FONTE: CLÁUDIA COLLUCCI, DE SÃO PAULO (www1.folha.uol.com.br).
Eles são velhos conhecidos nos hospitais, mas ignorados pelos pacientes que operam. São os "cirurgiões dublês", médicos que fazem cirurgias no lugar de outros colegas.
A Folha conversou com 14 médicos das áreas de oftalmologia, otorrinolaringologia, urologia, ginecologia, ortopedia, cardiologia, neurocirurgia, oncologia, anestesia e cirurgia plástica.
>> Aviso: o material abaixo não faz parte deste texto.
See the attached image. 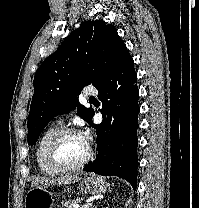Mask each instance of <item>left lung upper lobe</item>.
<instances>
[{
  "label": "left lung upper lobe",
  "mask_w": 199,
  "mask_h": 208,
  "mask_svg": "<svg viewBox=\"0 0 199 208\" xmlns=\"http://www.w3.org/2000/svg\"><path fill=\"white\" fill-rule=\"evenodd\" d=\"M130 54L112 25L85 21L38 68L28 116V144L56 115L77 108L91 121L93 109L79 105L77 96L89 84L98 87Z\"/></svg>",
  "instance_id": "5c2ea615"
}]
</instances>
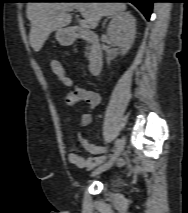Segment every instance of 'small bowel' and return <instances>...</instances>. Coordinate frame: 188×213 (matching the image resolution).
Listing matches in <instances>:
<instances>
[{
  "instance_id": "c3829d8e",
  "label": "small bowel",
  "mask_w": 188,
  "mask_h": 213,
  "mask_svg": "<svg viewBox=\"0 0 188 213\" xmlns=\"http://www.w3.org/2000/svg\"><path fill=\"white\" fill-rule=\"evenodd\" d=\"M65 105L68 109H74L81 103H86L91 109H95L101 103V96L98 92L84 87H76L70 90L64 98ZM92 116L89 112L80 115V125L86 127L91 123ZM79 150H85L90 155L82 157L78 154ZM108 147L104 145H95L91 143L83 131L78 132L77 142L71 147L68 155V161L78 168H93L95 164L102 160L105 161V154ZM121 164V161H119Z\"/></svg>"
}]
</instances>
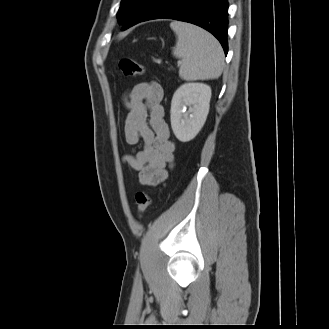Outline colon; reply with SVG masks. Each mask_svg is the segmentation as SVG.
Returning a JSON list of instances; mask_svg holds the SVG:
<instances>
[{
  "instance_id": "5ec220e1",
  "label": "colon",
  "mask_w": 329,
  "mask_h": 329,
  "mask_svg": "<svg viewBox=\"0 0 329 329\" xmlns=\"http://www.w3.org/2000/svg\"><path fill=\"white\" fill-rule=\"evenodd\" d=\"M120 72L125 76H136L144 73L143 66L130 58H123L119 61ZM137 215L141 217L151 204L150 195L147 192L139 191L136 193Z\"/></svg>"
}]
</instances>
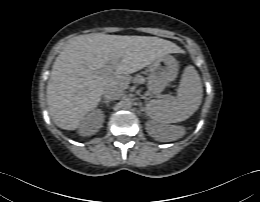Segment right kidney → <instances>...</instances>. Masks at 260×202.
Returning a JSON list of instances; mask_svg holds the SVG:
<instances>
[{
  "label": "right kidney",
  "mask_w": 260,
  "mask_h": 202,
  "mask_svg": "<svg viewBox=\"0 0 260 202\" xmlns=\"http://www.w3.org/2000/svg\"><path fill=\"white\" fill-rule=\"evenodd\" d=\"M104 122V114L101 110H93L80 123L79 134L88 136L96 133Z\"/></svg>",
  "instance_id": "obj_1"
}]
</instances>
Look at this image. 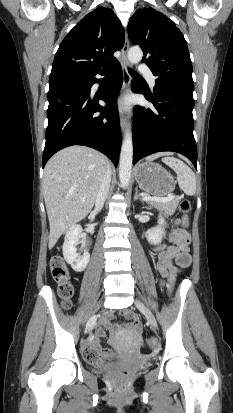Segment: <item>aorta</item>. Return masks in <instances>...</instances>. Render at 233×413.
<instances>
[{
    "mask_svg": "<svg viewBox=\"0 0 233 413\" xmlns=\"http://www.w3.org/2000/svg\"><path fill=\"white\" fill-rule=\"evenodd\" d=\"M128 60L131 64H137L142 60L143 52L140 47H131L128 51ZM133 162V141L132 133L128 129L125 133L124 140L121 146L120 161H119V179L123 189L129 185L131 178Z\"/></svg>",
    "mask_w": 233,
    "mask_h": 413,
    "instance_id": "1",
    "label": "aorta"
}]
</instances>
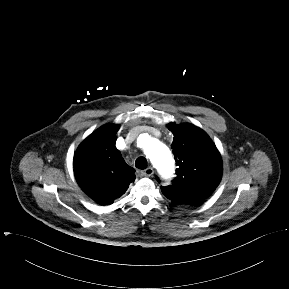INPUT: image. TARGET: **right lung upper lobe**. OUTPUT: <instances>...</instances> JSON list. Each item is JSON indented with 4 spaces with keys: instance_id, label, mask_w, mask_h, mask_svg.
<instances>
[{
    "instance_id": "obj_1",
    "label": "right lung upper lobe",
    "mask_w": 289,
    "mask_h": 289,
    "mask_svg": "<svg viewBox=\"0 0 289 289\" xmlns=\"http://www.w3.org/2000/svg\"><path fill=\"white\" fill-rule=\"evenodd\" d=\"M119 125L100 127L78 147L74 173L82 190L101 205L112 204L135 180L134 169L115 146Z\"/></svg>"
}]
</instances>
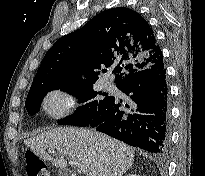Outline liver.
Wrapping results in <instances>:
<instances>
[{
    "instance_id": "liver-1",
    "label": "liver",
    "mask_w": 205,
    "mask_h": 176,
    "mask_svg": "<svg viewBox=\"0 0 205 176\" xmlns=\"http://www.w3.org/2000/svg\"><path fill=\"white\" fill-rule=\"evenodd\" d=\"M24 143L57 168H66L64 157L79 162L89 169V176H123L134 160L130 146L87 129L59 127L25 139ZM47 148L57 152L59 158L46 153Z\"/></svg>"
}]
</instances>
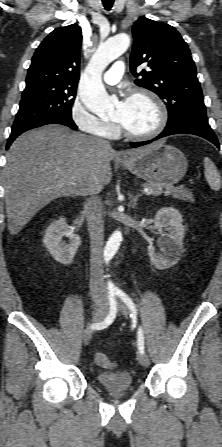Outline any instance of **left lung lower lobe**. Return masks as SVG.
Here are the masks:
<instances>
[{
    "mask_svg": "<svg viewBox=\"0 0 222 447\" xmlns=\"http://www.w3.org/2000/svg\"><path fill=\"white\" fill-rule=\"evenodd\" d=\"M173 134H194L200 137H203L210 142H212L214 145H216L218 148L219 142L214 134L213 130L210 128V126H204L196 121L190 120V119H179L171 124H167L166 128L163 132H161L160 135H158L156 138L144 141V142H132V147H139L146 144H149L157 139L163 138L165 136L173 135Z\"/></svg>",
    "mask_w": 222,
    "mask_h": 447,
    "instance_id": "obj_1",
    "label": "left lung lower lobe"
}]
</instances>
Todos conhecem a prática e oito deles já atuaram como dublês.
Para o CFM (Conselho Federal de Medicina), desde que a pessoa seja informada de que outro médico vai operá-la, não há infração ética.
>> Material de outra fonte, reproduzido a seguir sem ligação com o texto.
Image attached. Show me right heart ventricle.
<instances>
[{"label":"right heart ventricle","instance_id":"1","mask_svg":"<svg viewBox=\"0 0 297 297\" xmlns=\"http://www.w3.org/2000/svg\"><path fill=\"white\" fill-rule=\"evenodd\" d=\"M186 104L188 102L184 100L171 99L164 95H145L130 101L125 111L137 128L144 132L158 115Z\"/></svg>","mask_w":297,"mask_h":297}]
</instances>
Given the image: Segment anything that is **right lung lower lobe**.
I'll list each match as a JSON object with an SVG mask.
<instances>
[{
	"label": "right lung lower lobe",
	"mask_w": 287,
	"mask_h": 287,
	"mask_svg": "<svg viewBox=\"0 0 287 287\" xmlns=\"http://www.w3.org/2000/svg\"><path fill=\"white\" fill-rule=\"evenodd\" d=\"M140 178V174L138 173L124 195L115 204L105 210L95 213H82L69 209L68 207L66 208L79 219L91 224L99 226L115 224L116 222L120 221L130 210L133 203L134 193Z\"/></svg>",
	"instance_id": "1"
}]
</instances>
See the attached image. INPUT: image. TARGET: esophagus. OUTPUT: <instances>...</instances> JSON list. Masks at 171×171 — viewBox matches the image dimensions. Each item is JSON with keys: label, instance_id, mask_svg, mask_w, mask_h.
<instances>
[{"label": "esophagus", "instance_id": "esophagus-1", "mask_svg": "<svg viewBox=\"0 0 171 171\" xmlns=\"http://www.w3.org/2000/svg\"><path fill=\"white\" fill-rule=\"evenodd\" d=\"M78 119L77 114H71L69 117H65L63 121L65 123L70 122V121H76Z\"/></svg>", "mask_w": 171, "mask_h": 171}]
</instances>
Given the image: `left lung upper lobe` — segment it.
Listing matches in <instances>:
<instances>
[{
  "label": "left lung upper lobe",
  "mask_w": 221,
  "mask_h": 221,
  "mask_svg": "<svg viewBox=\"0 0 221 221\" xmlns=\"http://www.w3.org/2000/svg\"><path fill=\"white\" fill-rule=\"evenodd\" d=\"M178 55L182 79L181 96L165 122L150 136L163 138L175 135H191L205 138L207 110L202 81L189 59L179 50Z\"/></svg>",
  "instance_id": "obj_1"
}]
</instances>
O usual, porém, é o paciente não saber. "Ele vê seu médico na sala de cirurgia. Como vai imaginar que não será ele quem vai operá-lo?", afirma um professor de oftalmologia da Unifesp (Universidade Federal de São Paulo).
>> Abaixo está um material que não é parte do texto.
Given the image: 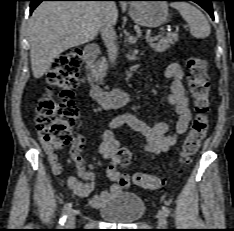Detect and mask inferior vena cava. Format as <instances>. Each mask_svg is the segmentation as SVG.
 I'll return each mask as SVG.
<instances>
[{"label":"inferior vena cava","mask_w":234,"mask_h":231,"mask_svg":"<svg viewBox=\"0 0 234 231\" xmlns=\"http://www.w3.org/2000/svg\"><path fill=\"white\" fill-rule=\"evenodd\" d=\"M105 4L109 5L110 2H105ZM98 29L106 44L109 60L112 64H115L118 55L116 32L106 15L101 16L98 20Z\"/></svg>","instance_id":"1"}]
</instances>
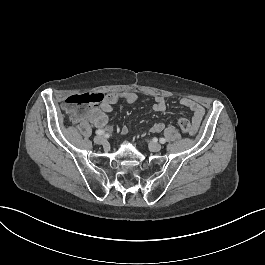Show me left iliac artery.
<instances>
[{
  "mask_svg": "<svg viewBox=\"0 0 265 265\" xmlns=\"http://www.w3.org/2000/svg\"><path fill=\"white\" fill-rule=\"evenodd\" d=\"M166 142V140L164 138L160 139V143L164 144Z\"/></svg>",
  "mask_w": 265,
  "mask_h": 265,
  "instance_id": "1",
  "label": "left iliac artery"
}]
</instances>
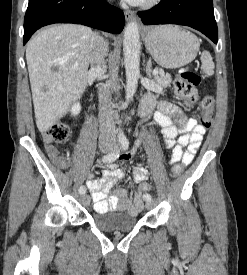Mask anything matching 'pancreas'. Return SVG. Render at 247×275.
Returning a JSON list of instances; mask_svg holds the SVG:
<instances>
[{
	"mask_svg": "<svg viewBox=\"0 0 247 275\" xmlns=\"http://www.w3.org/2000/svg\"><path fill=\"white\" fill-rule=\"evenodd\" d=\"M155 82L161 86L162 88H167L170 86V83L172 82V78L170 74H161L154 77Z\"/></svg>",
	"mask_w": 247,
	"mask_h": 275,
	"instance_id": "pancreas-1",
	"label": "pancreas"
}]
</instances>
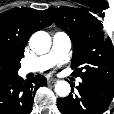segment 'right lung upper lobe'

O médico diz que, no início da carreira, atuou como dublê para outros médicos. "Há oftalmos que operam para um monte de colegas que não dominam cirurgias de catarata e de miopia, por exemplo. Para o paciente, é até mais seguro ser operado por alguém mais experiente."
Um otorrino que atua no Hospital das Clínicas e em vários hospitais privados também assume a condição de dublê. "Normalmente, nem converso com o doente. Entro e saio do centro cirúrgico com ele sedado. O médico dele fica no campo cirúrgico, mas não põe a mão."
Um neurocirurgião que atua nos principais hospitais privados de São Paulo conta que faz pelo menos quatro cirurgias de hérnia de disco por semana como dublê.
"Tenho colegas ortopedistas que não se sentem seguros com a técnica. Mas eles contam para o paciente que serei eu o cirurgião. A relação tem que ser transparente."
Porém, em toda documentação relativa à cirurgia, o único nome que consta é do médico do paciente. O reembolso do plano de saúde também vai para ele -que depois divide o valor com o dublê.
EM NOME DO PAI.
É o médico oficial que vai responder criminalmente e eticamente por eventuais problemas que ocorram na cirurgia feita pelo colega, segundo o secretário do CFM, o anestesista Desiré Callegari.
Há três anos, a enfermeira Sabrina Machado da Silva, 31 anos, morreu após uma cirurgia plástica feita em São Simão (interior de SP) por uma médica filha do cirurgião contratado, segundo testemunhas.
À polícia, a médica confirmou a participação na cirurgia de Sabrina e de outros pacientes do pai.
A enfermeira morreu por hemorragia aguda. O caso tramita na Justiça e no Conselho Regional de Medicina.
ASSISTENTES.
Outra prática corriqueira nos grandes hospitais são as cirurgias assumidas por médicos renomados, mas, na verdade, feitas quase que totalmente pelos assistentes.
"Por que a gente não fala sobre o Corinthians? É mais fácil ", brincou Reinaldo Ayer de Oliveira, professor de bioética da USP, ao ser indagado sobre o assunto.
Para ele, do ponto de vista técnico, não há risco para o paciente. "Existe pouca diferença entre um cirurgião com muita habilidade e seus assistentes. Eles têm que ter a mesma capacidade."
Oliveira diz que, em algumas áreas, os assistentes operam melhor do que o chefe. Mas o paciente paga --e caro-- por um médico de grife. É ético terceirizar o trabalho sem o conhecimento dele?
Callegari, do CFM, é enfático em dizer que não é ético. "Se o médico é chefe de equipe, deve explicar ao paciente que só entrará no tempo nobre da cirurgia [por exemplo, na retirada de um tumor]. Tem que dizer ao paciente que não será ele quem vai abrir e fechar [o corpo]."